▶ Text extract
10.1.6.3. engine¶

Engine of the main train loop in HAT.

10.1.6.3.1. engine¶

`trainer.Trainer`	Trainer is a tool for train, which include all pipeline for training.
`ddp_trainer.DistributedDataParallelTrainer`	DistributedDataParallelTrainer tool.
`calibrator.Calibrator`	Calibrator is a tool for calibration.
`dp_trainer.DataParallelTrainer`	DataParallelTrainer is a tool function to new a Trainer instance.
`predictor.Predictor`	Predictor is a tool for predict.

10.1.6.3.1.1. processors¶

`processor.BasicBatchProcessor`	Processor dealing with (inputs, target) batch, and the model output is a (losses, preds) pair.
`processor.MultiBatchProcessor`	Processor can forward backward multiple batches within a training step (before optimizer.step()).
`processor.MultiStageBatchProcessor`	Supports multiple stage backward.

▶ Task requirements
Retype the HAT engine page text between "10.1.6.3.1. engine¶" and "tool for calibration.", inclusive, keeping every word and mark unchanged.

▶ Dataset content
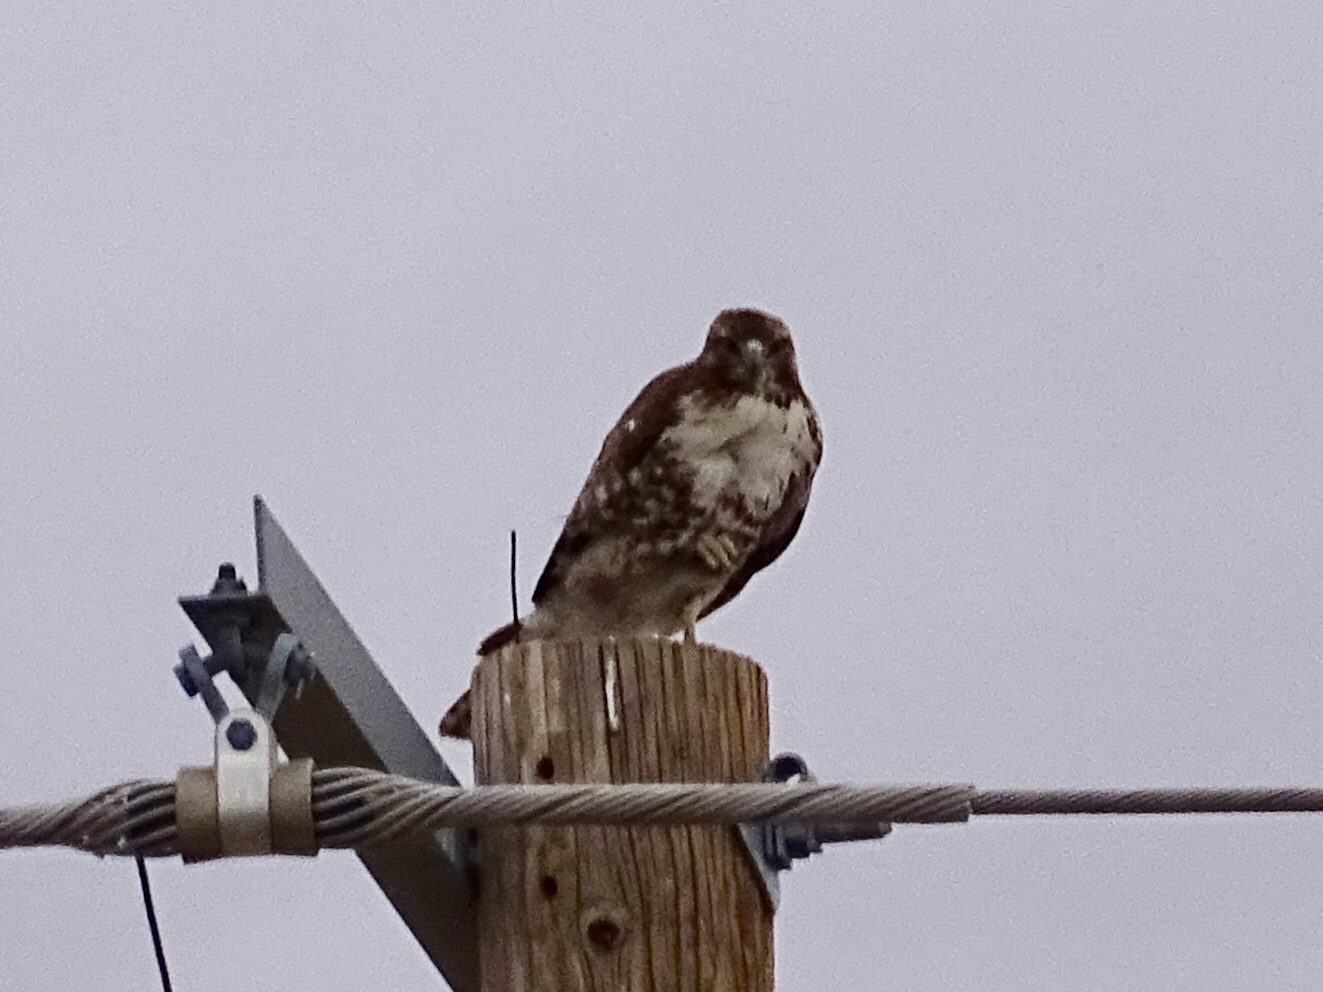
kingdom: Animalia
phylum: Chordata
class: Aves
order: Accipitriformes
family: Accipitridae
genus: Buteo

==

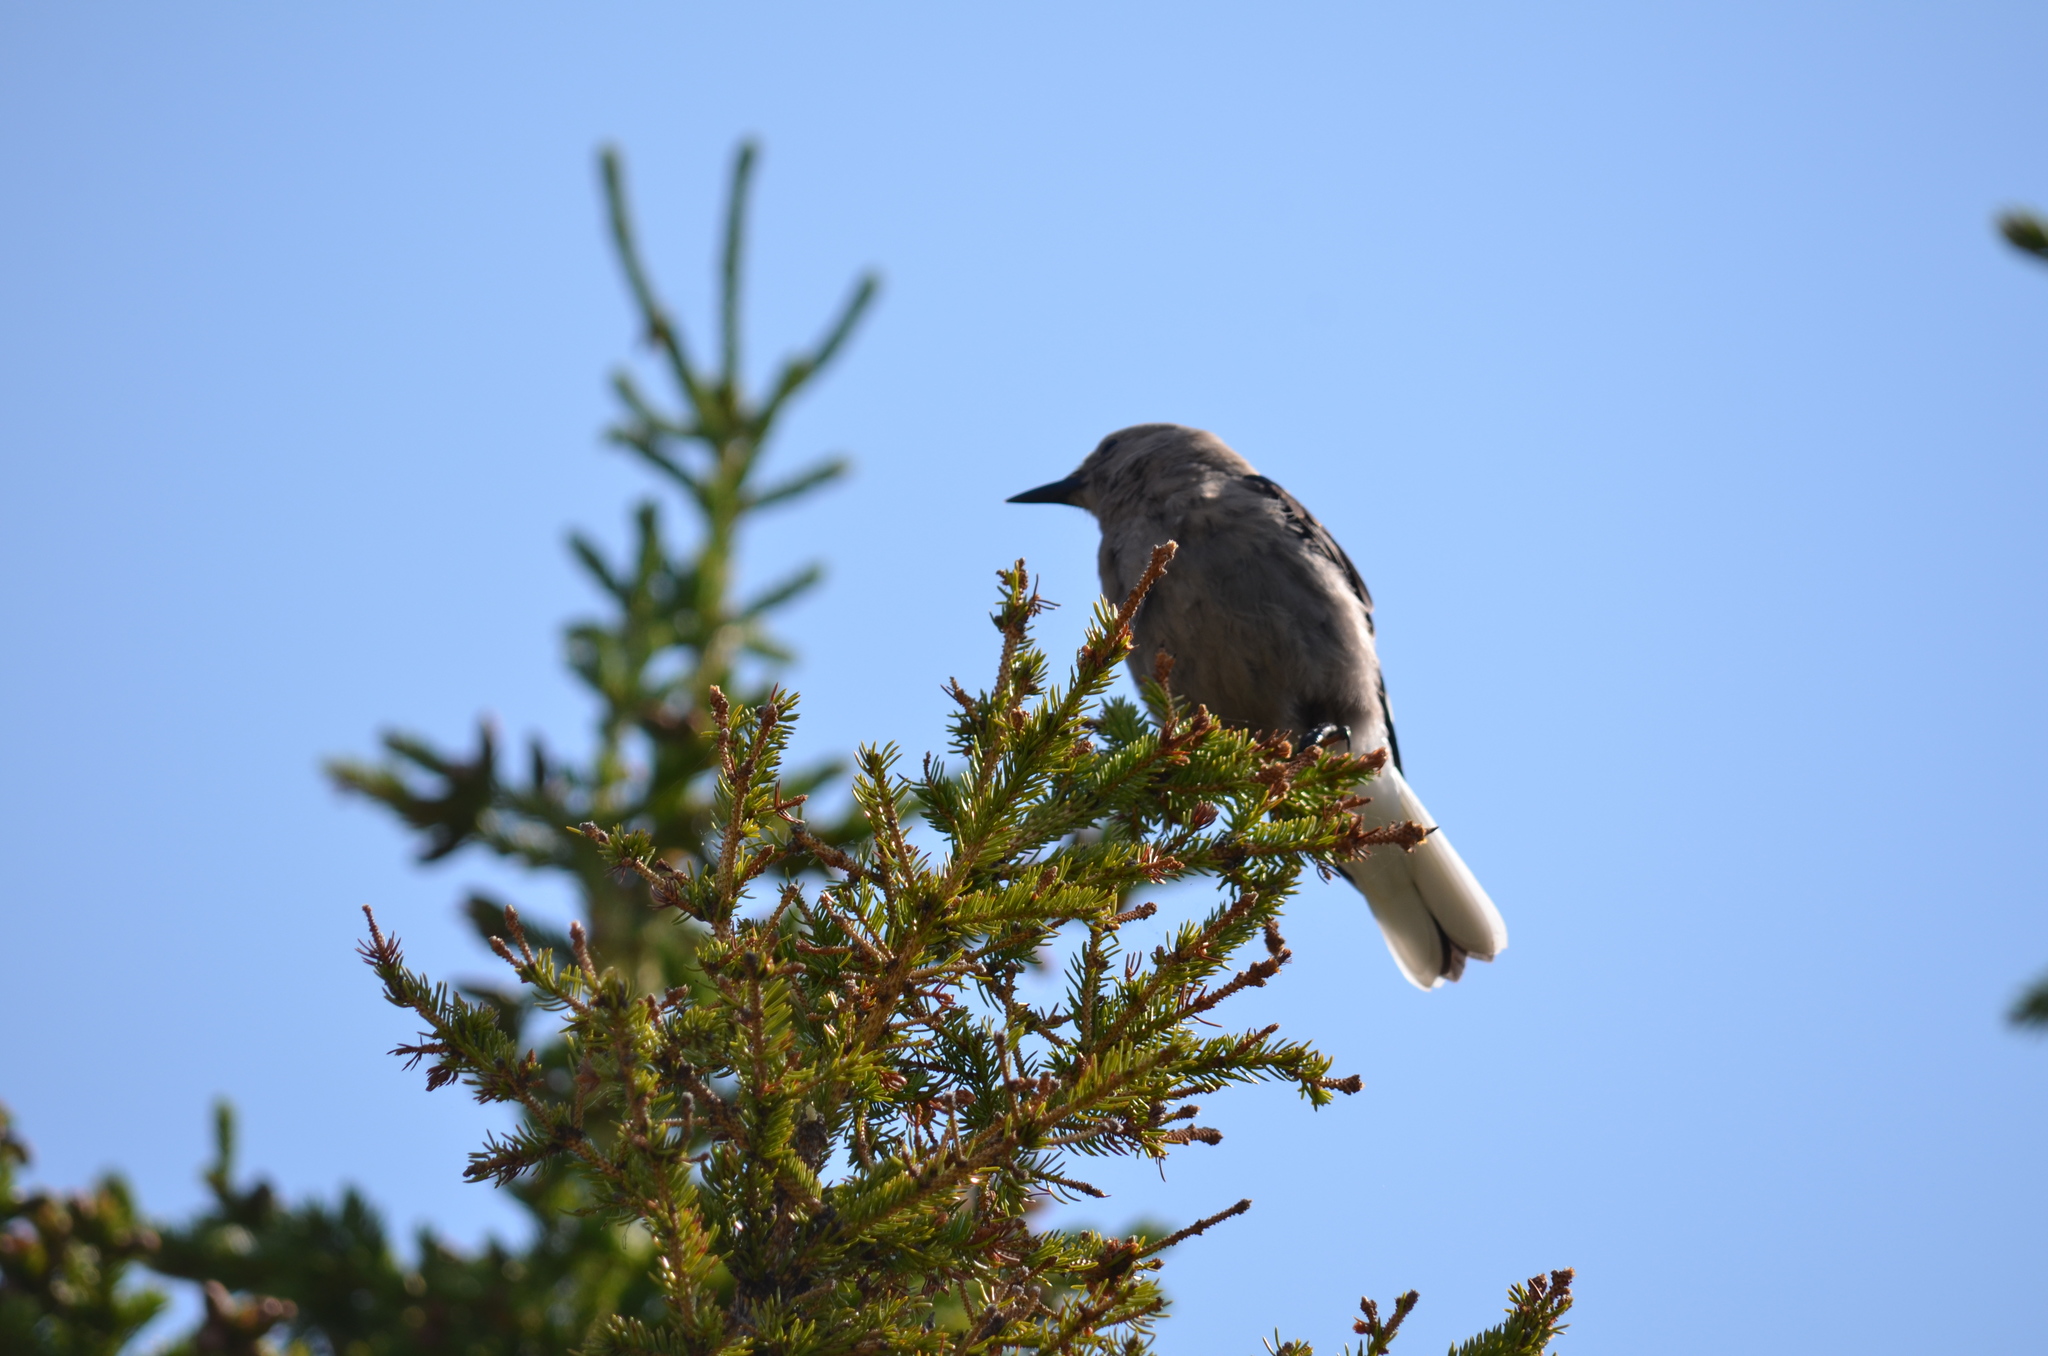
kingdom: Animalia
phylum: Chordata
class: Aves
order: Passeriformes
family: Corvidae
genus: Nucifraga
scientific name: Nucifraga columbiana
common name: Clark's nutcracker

▶ Task response
10.1.6.3.1. engine¶

`trainer.Trainer`	Trainer is a tool for train, which include all pipeline for training.
`ddp_trainer.DistributedDataParallelTrainer`	DistributedDataParallelTrainer tool.
`calibrator.Calibrator`	Calibrator is a tool for calibration.